Our maternity investigations follow a thorough, independent and impartial process. They focus on learning and do not seek to find blame or fault. The involvement of the family is very important to us to understand their experience of what happened.

Our maternity investigations:

  • Identify the factors that may have contributed towards death or harm.
  • Use evidence-based accounts to establish what happened and why.
  • Make safety recommendations and findings where relevant to improve maternity care both locally and nationally.

What the NHS trust does

Make the referral and upload the case notes to the secure investigation management system (known as HIMS). The NHS trust remains responsible for reporting the incident. Incidents involving babies with a potential severe brain injury, where there is clinical or MRI evidence of neurological injury, should also be reported to the NHS Resolution (NHSR) Early Notification (EN) Scheme, quoting the MNSI reference. The incident should be reported to MBRRACE-UK where required. Where cases meet the criteria for reporting to the Perinatal Mortality Review Tool, the NHS trust completes this in collaboration with MNSI.

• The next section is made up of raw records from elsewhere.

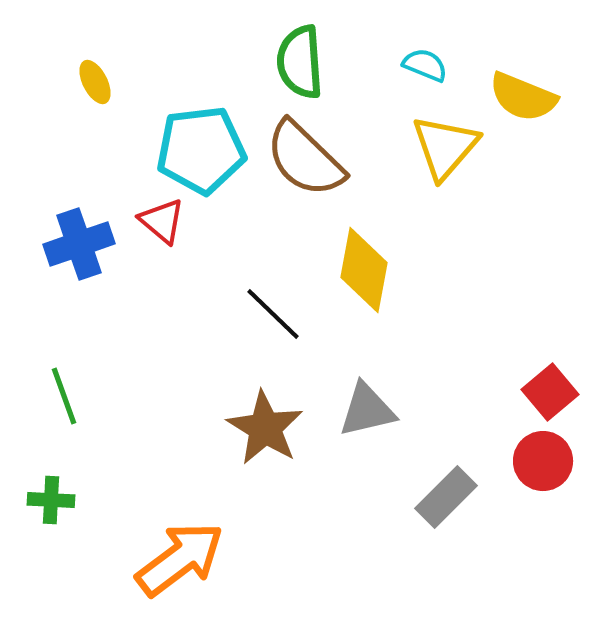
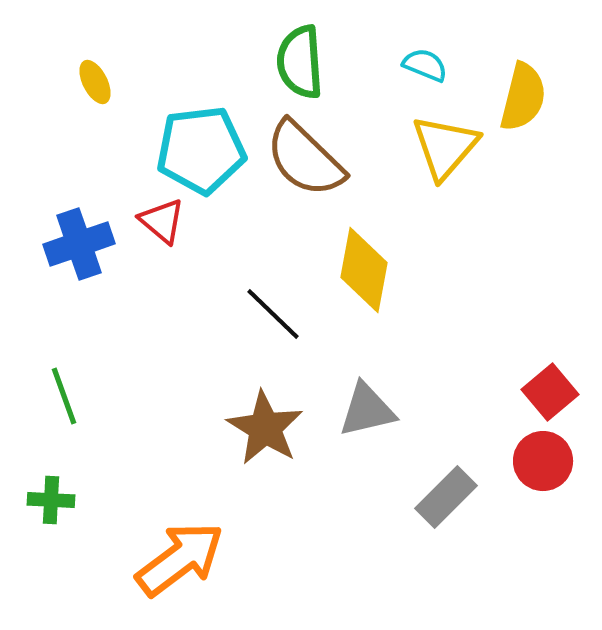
yellow semicircle: rotated 98 degrees counterclockwise
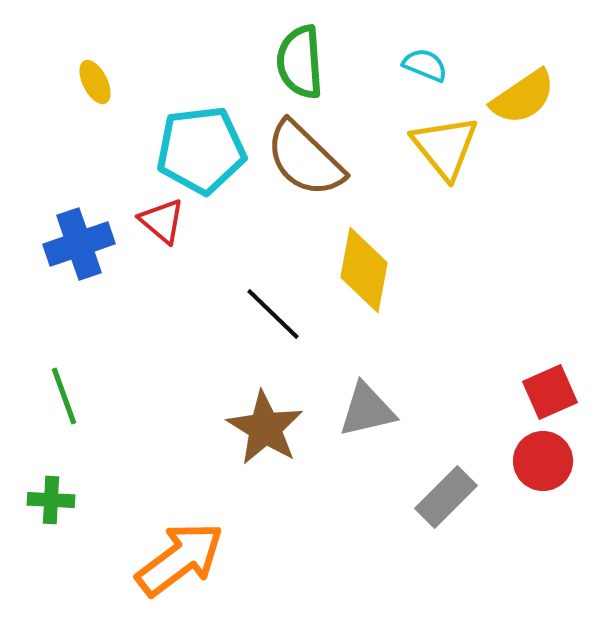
yellow semicircle: rotated 42 degrees clockwise
yellow triangle: rotated 20 degrees counterclockwise
red square: rotated 16 degrees clockwise
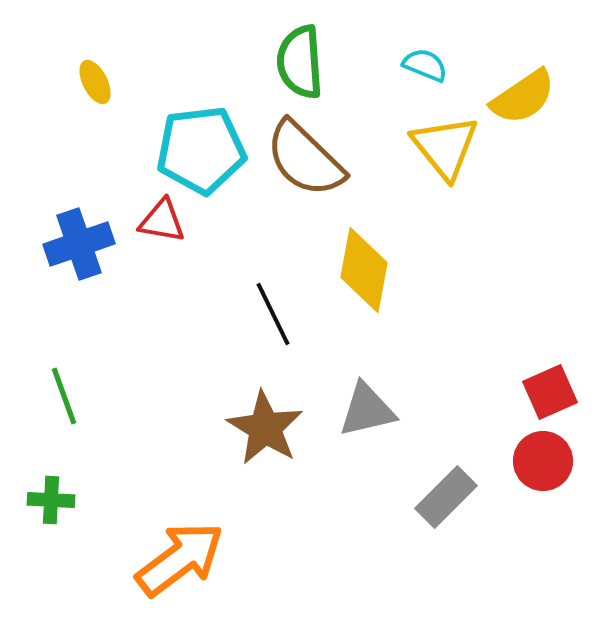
red triangle: rotated 30 degrees counterclockwise
black line: rotated 20 degrees clockwise
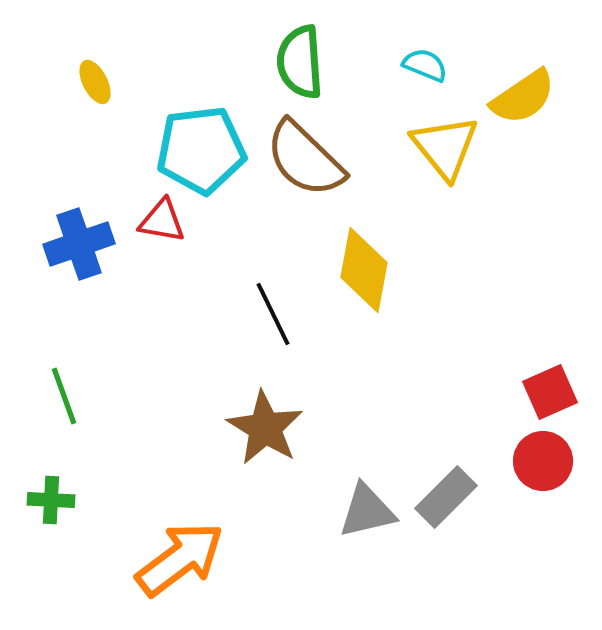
gray triangle: moved 101 px down
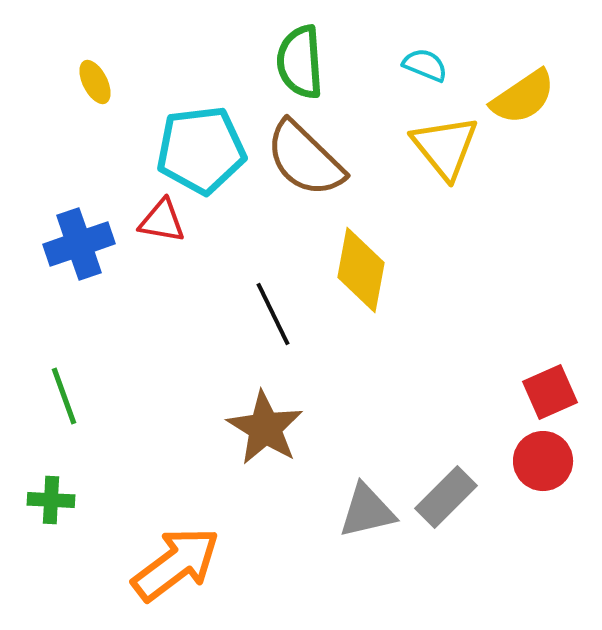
yellow diamond: moved 3 px left
orange arrow: moved 4 px left, 5 px down
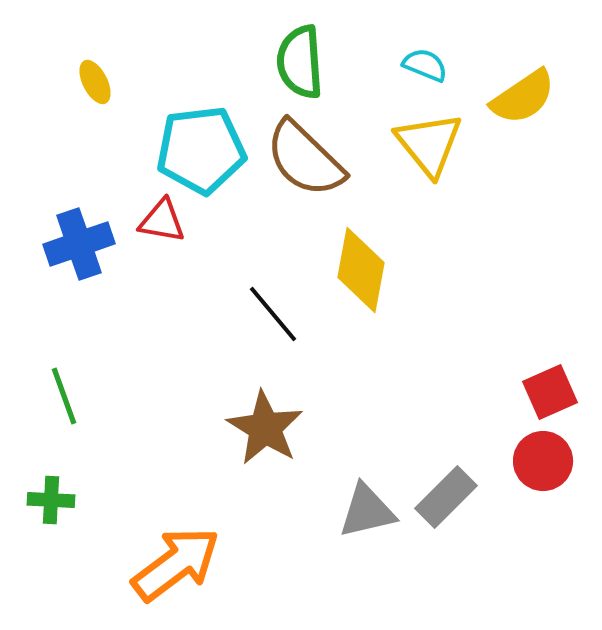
yellow triangle: moved 16 px left, 3 px up
black line: rotated 14 degrees counterclockwise
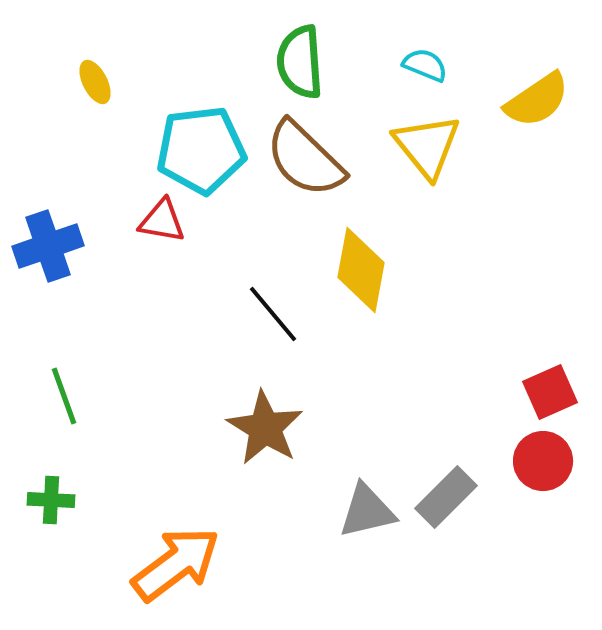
yellow semicircle: moved 14 px right, 3 px down
yellow triangle: moved 2 px left, 2 px down
blue cross: moved 31 px left, 2 px down
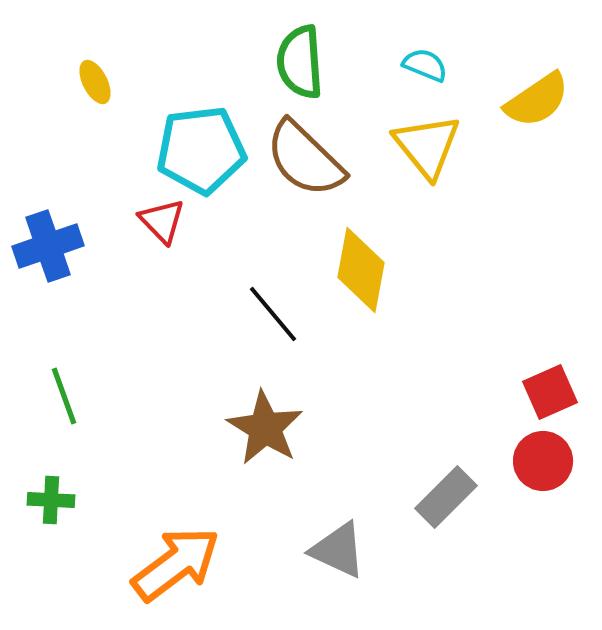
red triangle: rotated 36 degrees clockwise
gray triangle: moved 29 px left, 39 px down; rotated 38 degrees clockwise
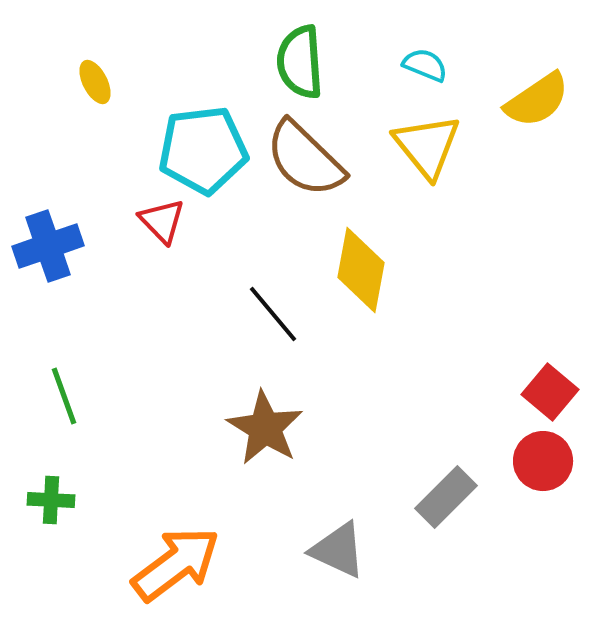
cyan pentagon: moved 2 px right
red square: rotated 26 degrees counterclockwise
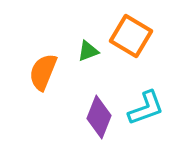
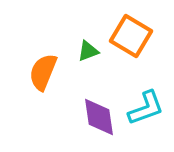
purple diamond: rotated 30 degrees counterclockwise
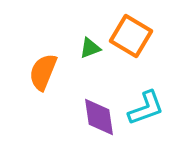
green triangle: moved 2 px right, 3 px up
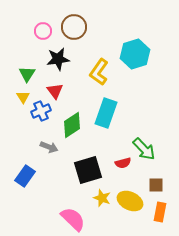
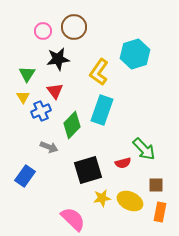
cyan rectangle: moved 4 px left, 3 px up
green diamond: rotated 12 degrees counterclockwise
yellow star: rotated 30 degrees counterclockwise
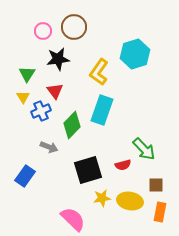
red semicircle: moved 2 px down
yellow ellipse: rotated 15 degrees counterclockwise
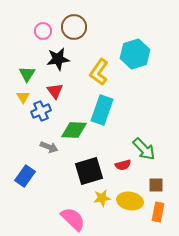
green diamond: moved 2 px right, 5 px down; rotated 48 degrees clockwise
black square: moved 1 px right, 1 px down
orange rectangle: moved 2 px left
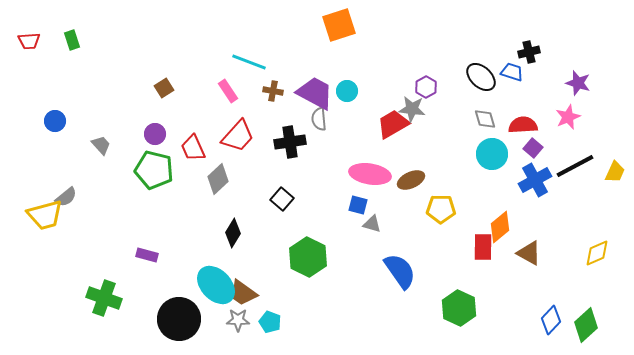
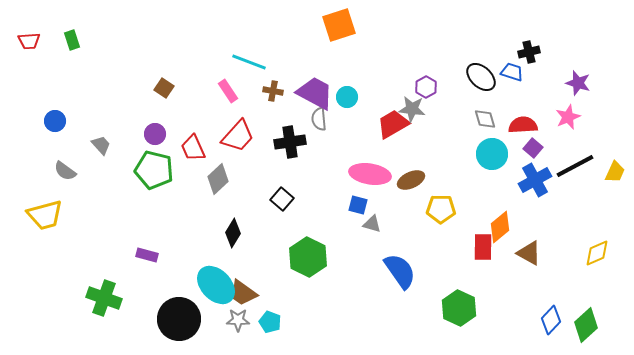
brown square at (164, 88): rotated 24 degrees counterclockwise
cyan circle at (347, 91): moved 6 px down
gray semicircle at (66, 197): moved 1 px left, 26 px up; rotated 75 degrees clockwise
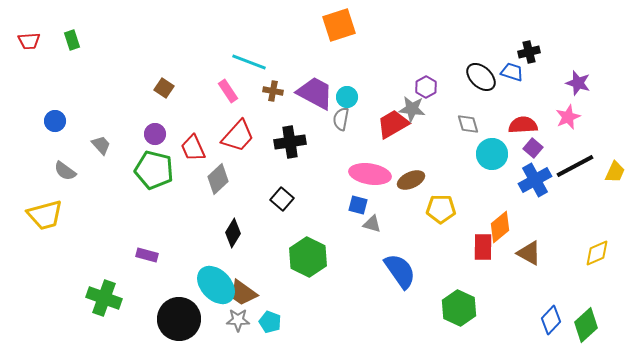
gray semicircle at (319, 119): moved 22 px right; rotated 15 degrees clockwise
gray diamond at (485, 119): moved 17 px left, 5 px down
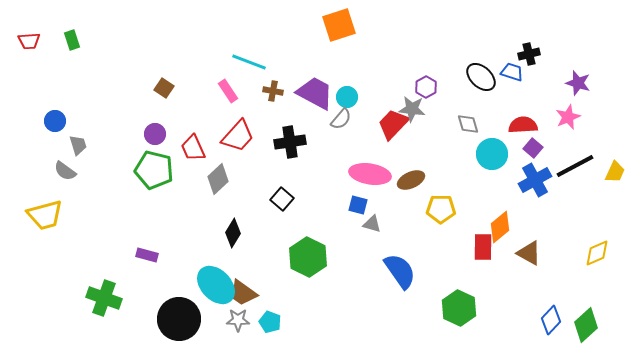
black cross at (529, 52): moved 2 px down
gray semicircle at (341, 119): rotated 150 degrees counterclockwise
red trapezoid at (393, 124): rotated 16 degrees counterclockwise
gray trapezoid at (101, 145): moved 23 px left; rotated 25 degrees clockwise
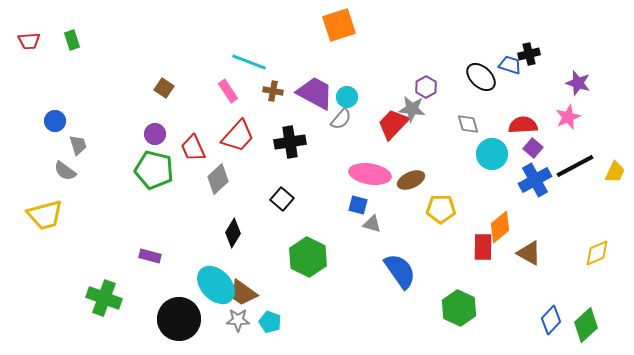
blue trapezoid at (512, 72): moved 2 px left, 7 px up
purple rectangle at (147, 255): moved 3 px right, 1 px down
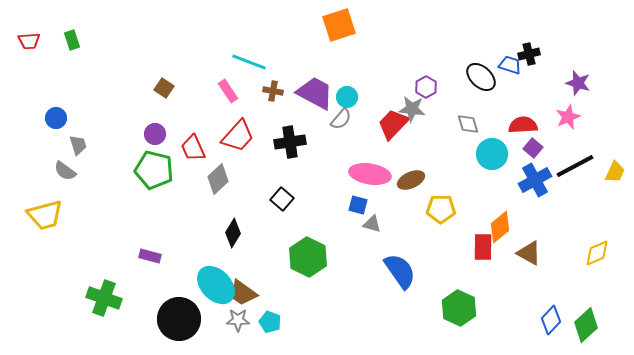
blue circle at (55, 121): moved 1 px right, 3 px up
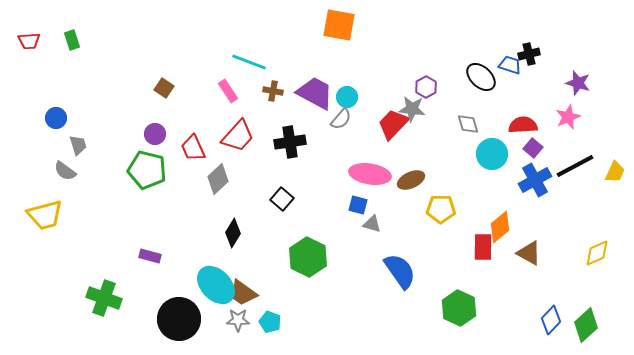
orange square at (339, 25): rotated 28 degrees clockwise
green pentagon at (154, 170): moved 7 px left
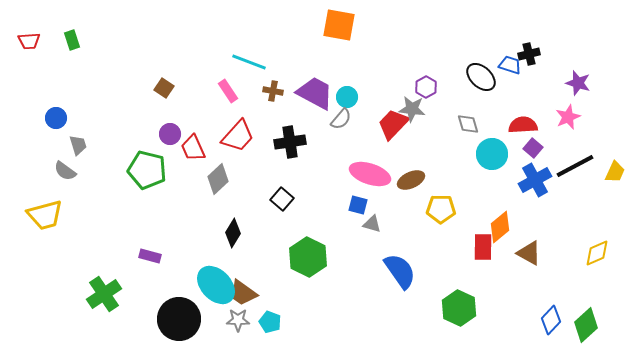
purple circle at (155, 134): moved 15 px right
pink ellipse at (370, 174): rotated 9 degrees clockwise
green cross at (104, 298): moved 4 px up; rotated 36 degrees clockwise
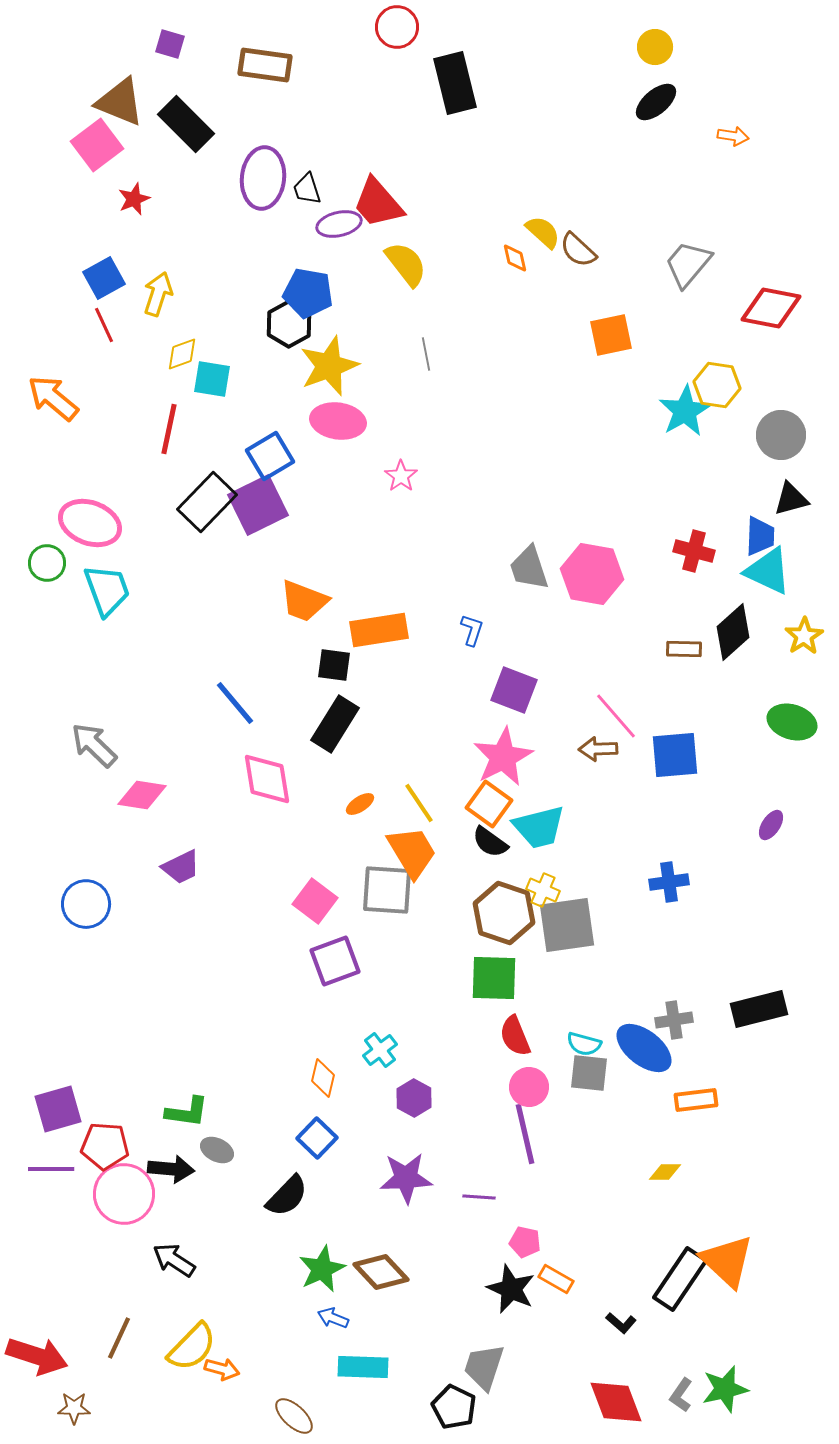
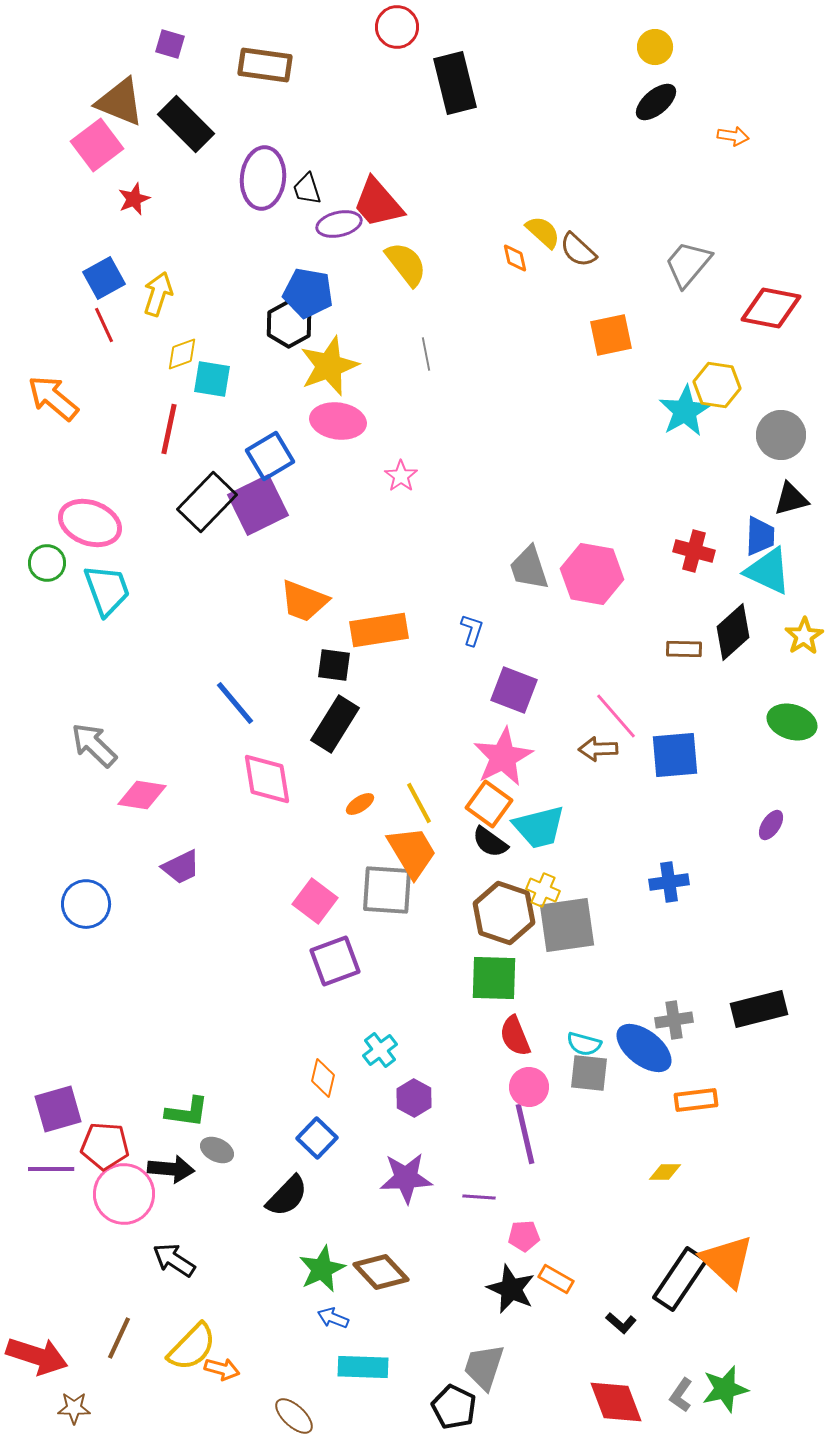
yellow line at (419, 803): rotated 6 degrees clockwise
pink pentagon at (525, 1242): moved 1 px left, 6 px up; rotated 16 degrees counterclockwise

When a case meets criteria for referral, inform the family, ask for the family’s agreement for MNSI to contact them and provide further information about us, including the MNSI family card. Complete initial duty of candour.

Scan all relevant notes relating to the case and upload to HIMS. Identify and inform us of NHS trust staff involved in the case. Support staff to engage in the investigation by providing information about us, including the staff information leaflet.

What the Maternity and Newborn Safety Investigations programme does

Phone the NHS trust within one working day.

Contact the family within five working days. This happens after the trust has completed the initial Duty of Candour, informed the family about the referral and the family has agreed to contact from MNSI. Get consent for access to their medical notes Discuss the best way for ongoing communication. Arrange an initial video call or in person meeting at an agreed location. Keep the family informed of the investigation's progress.

Review notes and evidence. Arrange an interview with staff involved by video call or in person. Subject matter advisor review team (SMART) review. Subject matter advisors are experienced clinicians and medical consultants in the relevant medical speciality under review. Discuss and agree terms of reference for the investigation and identify key lines of enquiry send to the family and the NHS trust.

Identify any gaps in the evidence and consider how relevant information may be obtained. Where this is not possible this is reflected in the report. Consider findings and potential safety recommendations. Organise second SMART review. Keep the family and NHS trust informed of the investigation's progress.

Draft report is reviewed at report panel. Report panels may be attended by relevant clinical subject matter advisors who provide advice and guidance to the investigation team. Draft report is shared with the NHS trust who are asked to share with any staff involved to check for factual accuracy. Draft report is shared with the family to check for factual accuracy.

Final report shared with the family. Final report shared with the NHS trust and other appropriate organisations. It is the NHS trust's responsibility to share the report with the local integrated care board (ICB).